#### Questions to answer
**a)** Give every example named in the sentence of the golden spiral text that begins "Golden spirals can be seen everywhere in nature," one per line.
**b)** Summarize the golden spiral text in two sentences.

----- Text passage

Golden spiral is a logarithmic spiral whose growth factor is related to the Golden Ratio. It is based on a series of identically proportioned Golden Rectangles whose length-to-width are in the Golden Ratio 1.618. A Fibonacci spiral, as it increases its size, becomes a Golden spiral, because as the series progresses, the ratios become close to 1.618.

Golden spirals can be seen everywhere in nature, including sunflower, pine cones, human ear, sea shells, hurricane, galaxies, and many more. The beauty of repeating spirals can be seen in the petals of a rose. Succulent plants display the patterns of golden spiral in a perfect manner, with all its leaves getting full access to sunlight, and the roots getting maximum rain, thus providing optimum growth factor.

*Aloe polyphylla*, commonly known as the Spiral Aloe, seen in the mountain peaks of Kingdom of Lesotho, is famous for its symmetrical five point spiral growth and is a classic example for Fibonacci Spiral.

### Golden Ratio in Humans

An ideal human body displays amazing proportions of Golden Ratio. The ratio of the height of a person to the height of his navel is the Golden Ratio 1.618.

The ratio of the combined length of the hand and forearm to the length of the hand is 1.618. The ratio of the length of hand plus forearm to the upper arm is 1.618. Similarly the ratio of the length of foot plus shin to the length of foot is 1.618.

----------
----- Data excerpts

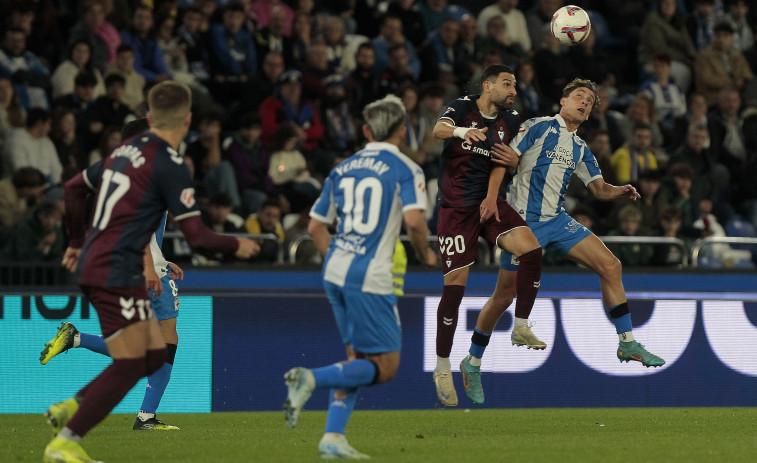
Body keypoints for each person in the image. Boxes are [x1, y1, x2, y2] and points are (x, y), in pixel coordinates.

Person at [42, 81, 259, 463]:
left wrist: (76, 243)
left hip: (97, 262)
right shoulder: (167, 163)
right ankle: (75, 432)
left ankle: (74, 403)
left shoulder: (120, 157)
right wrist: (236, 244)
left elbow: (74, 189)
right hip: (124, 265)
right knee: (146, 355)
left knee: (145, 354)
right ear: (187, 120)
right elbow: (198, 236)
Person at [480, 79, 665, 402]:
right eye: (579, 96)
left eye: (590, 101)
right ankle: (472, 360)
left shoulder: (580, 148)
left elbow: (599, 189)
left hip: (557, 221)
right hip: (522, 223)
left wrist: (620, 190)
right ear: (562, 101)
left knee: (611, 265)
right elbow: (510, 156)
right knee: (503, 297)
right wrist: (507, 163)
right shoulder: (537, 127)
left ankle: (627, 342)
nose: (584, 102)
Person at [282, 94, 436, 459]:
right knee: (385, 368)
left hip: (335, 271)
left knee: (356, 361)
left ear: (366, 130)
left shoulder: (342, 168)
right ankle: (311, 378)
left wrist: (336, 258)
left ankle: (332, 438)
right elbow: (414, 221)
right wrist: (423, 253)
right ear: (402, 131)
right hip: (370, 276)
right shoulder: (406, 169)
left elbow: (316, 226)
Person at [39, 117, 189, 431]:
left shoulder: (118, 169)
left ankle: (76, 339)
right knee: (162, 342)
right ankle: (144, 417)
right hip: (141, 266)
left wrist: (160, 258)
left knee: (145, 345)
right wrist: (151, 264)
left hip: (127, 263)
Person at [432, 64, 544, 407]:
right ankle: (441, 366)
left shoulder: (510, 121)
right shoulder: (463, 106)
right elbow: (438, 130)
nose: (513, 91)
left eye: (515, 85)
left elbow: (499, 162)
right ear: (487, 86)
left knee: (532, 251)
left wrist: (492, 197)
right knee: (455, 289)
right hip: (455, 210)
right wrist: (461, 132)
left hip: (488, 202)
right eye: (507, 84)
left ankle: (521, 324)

----------

#### Answers for this exercise
**a)**
sunflower
pine cones
human ear
sea shells
hurricane
galaxies

**b)** A golden spiral is a logarithmic spiral based on golden rectangles in the ratio 1.618, and it shows up in nature in forms such as sunflowers, sea shells, galaxies, and the Spiral Aloe. The ideal human body also displays this ratio, for example in a person's height compared with the height of the navel and in the lengths of the hand and forearm.